10.Carrier status and mutational spectrum of pathogenic variants in deafness-associated genes among newborns: a high-throughput sequencing analysis
Yahong LI ; Yun SUN ; Xin WANG ; Xianwei GUAN ; Tao JIANG ; Zhengfeng XU
Chinese Journal of Perinatal Medicine 2025;28(12):1089-1096
Objective:Objective To analyze the carrier rates and mutational spectrum of pathogenic variants in deafness-associated genes among newborns in Nanjing.Methods:In this cross-sectional study, heel blood samples were collected from 30 043 neonates born at Nanjing Maternity and Child Health Care Hospital between March 2022 and April 2024. DNA was extracted from dried blood spots and subjected to targeted next-generation sequencing of the full coding regions of deafness-associated genes GJB2, SLC26A4, USH2A, MT-RNR1, and MYO15A. Descriptive statistics were used to analyze carrier rates and variant characteristics, with pathogenicity classified according to American College of Medical Genetics and Genomics guidelines.

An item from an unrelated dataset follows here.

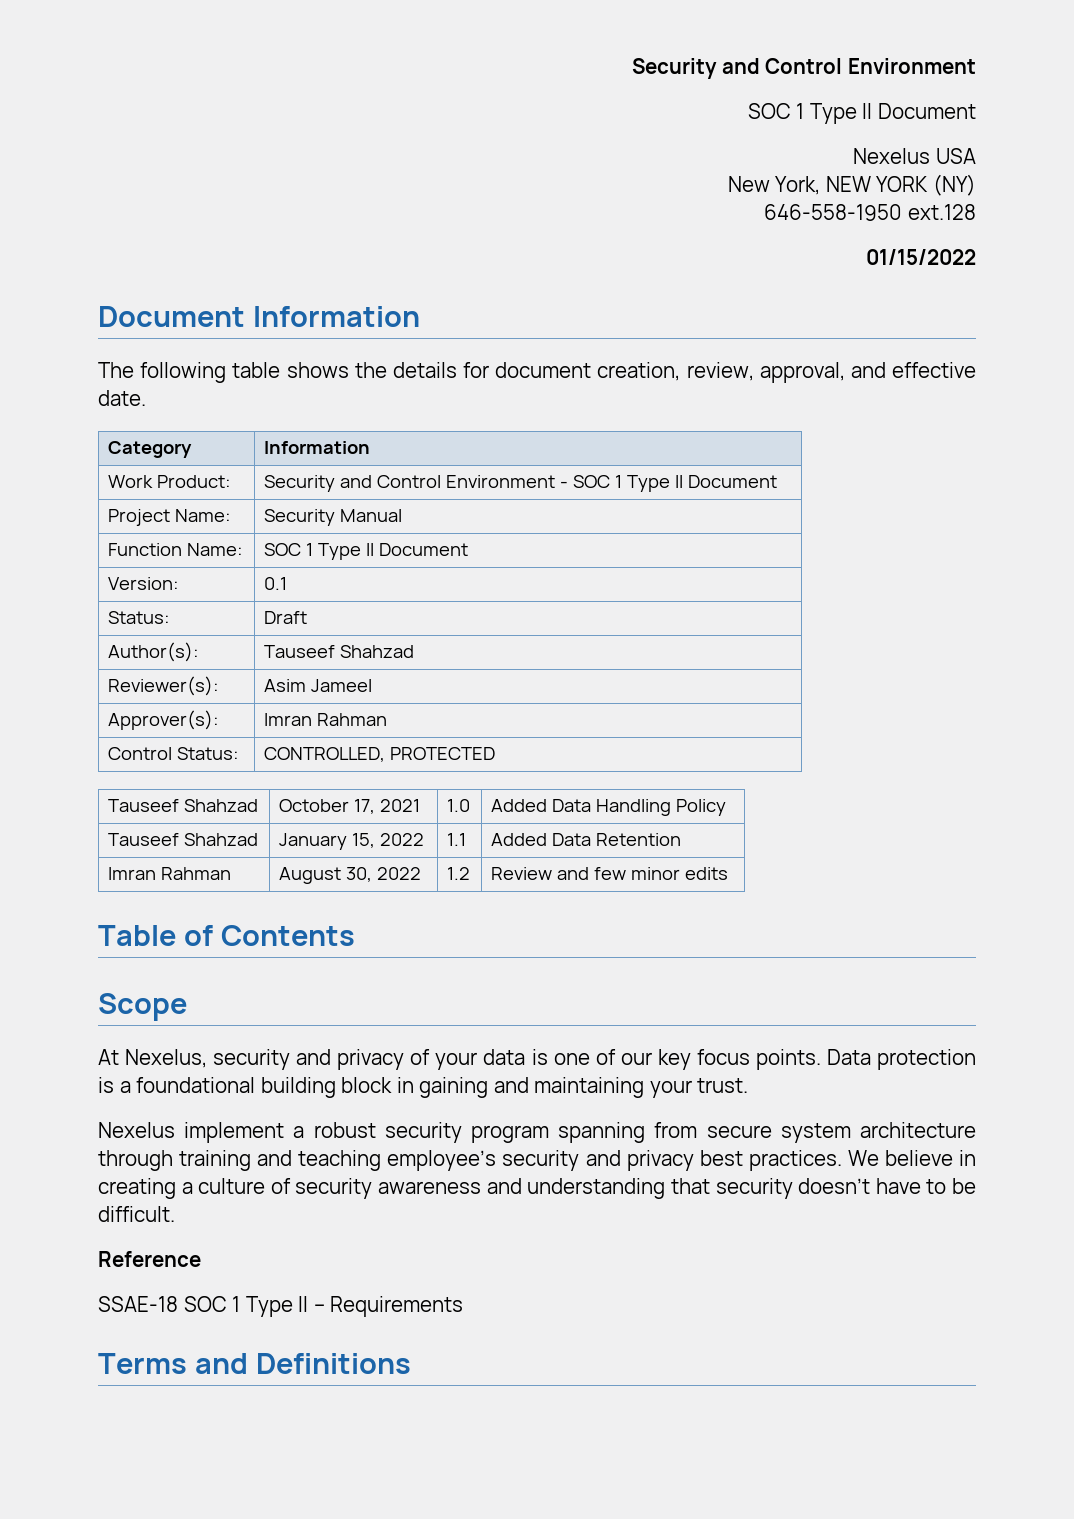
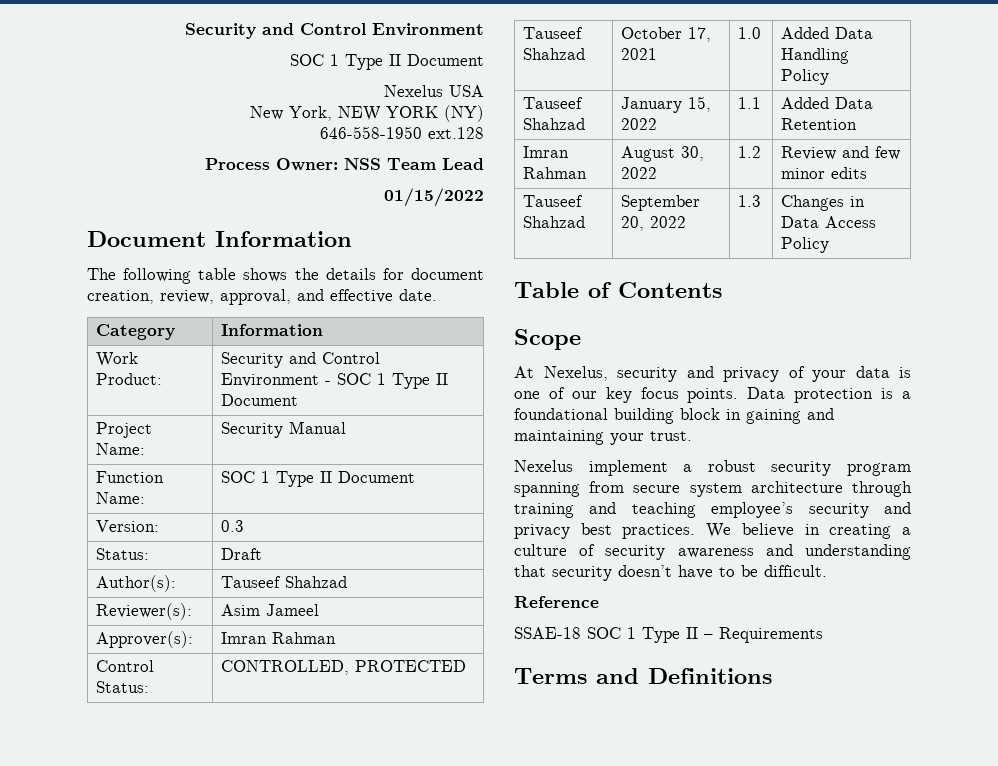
(976, 212) none -> [205,158,484,171] // Process Owner: NSS Team Lead
[263,577,287,590] 0.1 -> [221,520,245,532] 0.3
(728, 873) none -> [523,195,584,207] [523,216,586,228] [621,195,701,211] [621,216,687,231] [738,195,762,207] [781,195,866,211] [781,216,877,228] [781,237,830,253] // Tauseef Shahzad | September 20, 2022 | 1.3 | Changes in Data Access Policy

Results:(1) Carrier rates: The overall carrier rate for deafness-associated gene variants was 19.196% (5 767/30 043). GJB2 showed the highest carrier rate at 13.174% (3 958/30 043), followed by SLC26A4 (2.912%, 875/30 043), USH2A (1.524%, 458/30 043), MT- RNR1 (0.959%, 288/30 043), and MYO15A (0.626%, 188/30 043). MT-RNR1 follows mitochondrial inheritance, while others are autosomal recessive. (2) Variant analysis revealed: 25 GJB2 variants with c.109G>A being most frequent (allele frequency 4.925%, 2 959/60 086), followed by c.235delC (1.127%, 677/60 086) and c.299_300delAT (0.261%, 157/60 086); 85 SLC26A4 variants dominated by c.919-2A>G (0.621%, 373/60 086), c.2009T>C (0.165%, 99/60 086), and c.2168A>G (0.100%, 60/60 086); 118 USH2A variants with c.2802T>G (0.218%, 131/60 086) and c.8559-2A>G (0.165%, 99/60 086) most prevalent; three MT-RNR1 variants including m.1095T>C (230 cases), m.1555A>G (52 cases), and m.1494C>T (six cases); and 81 MYO15A variants with c.10250_10252delCCT (0.043%, 26/60 086) being most common. Conclusion:The predominant pathogenic variants in deafness-associated genes among Nanjing neonates are GJB2 c.109G>A and SLC26A4 c.919-2A>G, with MT- RNR1 m.1095T>C representing a significant mitochondrial variant.